◆ WHAT IS REQUIRED: Print the entries once more, unchanged.

◆ RECORDS:
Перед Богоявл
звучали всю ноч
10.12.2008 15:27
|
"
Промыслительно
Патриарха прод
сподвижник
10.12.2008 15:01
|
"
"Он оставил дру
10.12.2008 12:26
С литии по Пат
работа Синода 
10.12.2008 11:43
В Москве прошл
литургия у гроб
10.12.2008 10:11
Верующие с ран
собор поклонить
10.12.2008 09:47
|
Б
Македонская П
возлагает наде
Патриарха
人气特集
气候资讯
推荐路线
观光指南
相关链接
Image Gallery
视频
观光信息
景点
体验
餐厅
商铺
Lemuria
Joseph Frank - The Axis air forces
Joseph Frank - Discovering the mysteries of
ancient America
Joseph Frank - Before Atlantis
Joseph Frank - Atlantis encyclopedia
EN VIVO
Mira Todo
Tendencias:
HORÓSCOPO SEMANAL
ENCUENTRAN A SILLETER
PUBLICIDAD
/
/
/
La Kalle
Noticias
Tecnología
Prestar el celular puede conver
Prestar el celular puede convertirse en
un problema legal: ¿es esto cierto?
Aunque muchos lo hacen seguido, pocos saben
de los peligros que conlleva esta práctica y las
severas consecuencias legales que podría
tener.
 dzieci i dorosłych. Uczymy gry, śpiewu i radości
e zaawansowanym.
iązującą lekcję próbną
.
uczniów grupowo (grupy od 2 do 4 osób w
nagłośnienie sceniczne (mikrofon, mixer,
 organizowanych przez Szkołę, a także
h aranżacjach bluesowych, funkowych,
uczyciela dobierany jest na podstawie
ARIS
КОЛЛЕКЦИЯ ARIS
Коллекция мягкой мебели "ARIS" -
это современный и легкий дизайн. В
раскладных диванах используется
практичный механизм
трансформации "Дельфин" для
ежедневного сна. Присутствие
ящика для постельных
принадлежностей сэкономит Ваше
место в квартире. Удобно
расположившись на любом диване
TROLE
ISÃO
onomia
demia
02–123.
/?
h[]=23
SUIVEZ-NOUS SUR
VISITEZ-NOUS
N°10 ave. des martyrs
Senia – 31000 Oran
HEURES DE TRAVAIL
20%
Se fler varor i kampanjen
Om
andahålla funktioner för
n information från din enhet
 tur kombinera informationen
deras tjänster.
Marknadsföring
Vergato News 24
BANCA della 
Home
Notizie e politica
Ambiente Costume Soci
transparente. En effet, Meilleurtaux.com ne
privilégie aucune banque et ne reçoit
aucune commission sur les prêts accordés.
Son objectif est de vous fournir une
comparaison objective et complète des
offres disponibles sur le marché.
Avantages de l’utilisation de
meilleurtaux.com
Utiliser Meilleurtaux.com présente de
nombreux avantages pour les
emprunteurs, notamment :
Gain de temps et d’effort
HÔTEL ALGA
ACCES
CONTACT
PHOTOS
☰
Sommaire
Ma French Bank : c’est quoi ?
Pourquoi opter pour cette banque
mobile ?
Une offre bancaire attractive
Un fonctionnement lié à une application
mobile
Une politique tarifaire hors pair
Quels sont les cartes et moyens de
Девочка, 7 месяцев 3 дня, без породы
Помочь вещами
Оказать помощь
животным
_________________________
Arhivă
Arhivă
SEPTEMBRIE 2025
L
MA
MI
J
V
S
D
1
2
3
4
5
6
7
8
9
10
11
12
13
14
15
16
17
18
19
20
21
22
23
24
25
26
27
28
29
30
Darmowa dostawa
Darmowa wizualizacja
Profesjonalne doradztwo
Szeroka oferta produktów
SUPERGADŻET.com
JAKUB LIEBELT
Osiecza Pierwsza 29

◆ YOUR SOLUTION:
Перед Богоявл
звучали всю ноч
10.12.2008 15:27
|
"
Промыслительно
Патриарха прод
сподвижник
10.12.2008 15:01
|
"
"Он оставил дру
10.12.2008 12:26
С литии по Пат
работа Синода 
10.12.2008 11:43
В Москве прошл
литургия у гроб
10.12.2008 10:11
Верующие с ран
собор поклонить
10.12.2008 09:47
|
Б
Македонская П
возлагает наде
Патриарха
人气特集
气候资讯
推荐路线
观光指南
相关链接
Image Gallery
视频
观光信息
景点
体验
餐厅
商铺
Lemuria
Joseph Frank - The Axis air forces
Joseph Frank - Discovering the mysteries of
ancient America
Joseph Frank - Before Atlantis
Joseph Frank - Atlantis encyclopedia
EN VIVO
Mira Todo
Tendencias:
HORÓSCOPO SEMANAL
ENCUENTRAN A SILLETER
PUBLICIDAD
/
/
/
La Kalle
Noticias
Tecnología
Prestar el celular puede conver
Prestar el celular puede convertirse en
un problema legal: ¿es esto cierto?
Aunque muchos lo hacen seguido, pocos saben
de los peligros que conlleva esta práctica y las
severas consecuencias legales que podría
tener.
 dzieci i dorosłych. Uczymy gry, śpiewu i radości
e zaawansowanym.
iązującą lekcję próbną
.
uczniów grupowo (grupy od 2 do 4 osób w
nagłośnienie sceniczne (mikrofon, mixer,
 organizowanych przez Szkołę, a także
h aranżacjach bluesowych, funkowych,
uczyciela dobierany jest na podstawie
ARIS
КОЛЛЕКЦИЯ ARIS
Коллекция мягкой мебели "ARIS" -
это современный и легкий дизайн. В
раскладных диванах используется
практичный механизм
трансформации "Дельфин" для
ежедневного сна. Присутствие
ящика для постельных
принадлежностей сэкономит Ваше
место в квартире. Удобно
расположившись на любом диване
TROLE
ISÃO
onomia
demia
02–123.
/?
h[]=23
SUIVEZ-NOUS SUR
VISITEZ-NOUS
N°10 ave. des martyrs
Senia – 31000 Oran
HEURES DE TRAVAIL
20%
Se fler varor i kampanjen
Om
andahålla funktioner för
n information från din enhet
 tur kombinera informationen
deras tjänster.
Marknadsföring
Vergato News 24
BANCA della 
Home
Notizie e politica
Ambiente Costume Soci
transparente. En effet, Meilleurtaux.com ne
privilégie aucune banque et ne reçoit
aucune commission sur les prêts accordés.
Son objectif est de vous fournir une
comparaison objective et complète des
offres disponibles sur le marché.
Avantages de l’utilisation de
meilleurtaux.com
Utiliser Meilleurtaux.com présente de
nombreux avantages pour les
emprunteurs, notamment :
Gain de temps et d’effort
HÔTEL ALGA
ACCES
CONTACT
PHOTOS
☰
Sommaire
Ma French Bank : c’est quoi ?
Pourquoi opter pour cette banque
mobile ?
Une offre bancaire attractive
Un fonctionnement lié à une application
mobile
Une politique tarifaire hors pair
Quels sont les cartes et moyens de
Девочка, 7 месяцев 3 дня, без породы
Помочь вещами
Оказать помощь
животным
_________________________
Arhivă
Arhivă
SEPTEMBRIE 2025
L
MA
MI
J
V
S
D
1
2
3
4
5
6
7
8
9
10
11
12
13
14
15
16
17
18
19
20
21
22
23
24
25
26
27
28
29
30
Darmowa dostawa
Darmowa wizualizacja
Profesjonalne doradztwo
Szeroka oferta produktów
SUPERGADŻET.com
JAKUB LIEBELT
Osiecza Pierwsza 29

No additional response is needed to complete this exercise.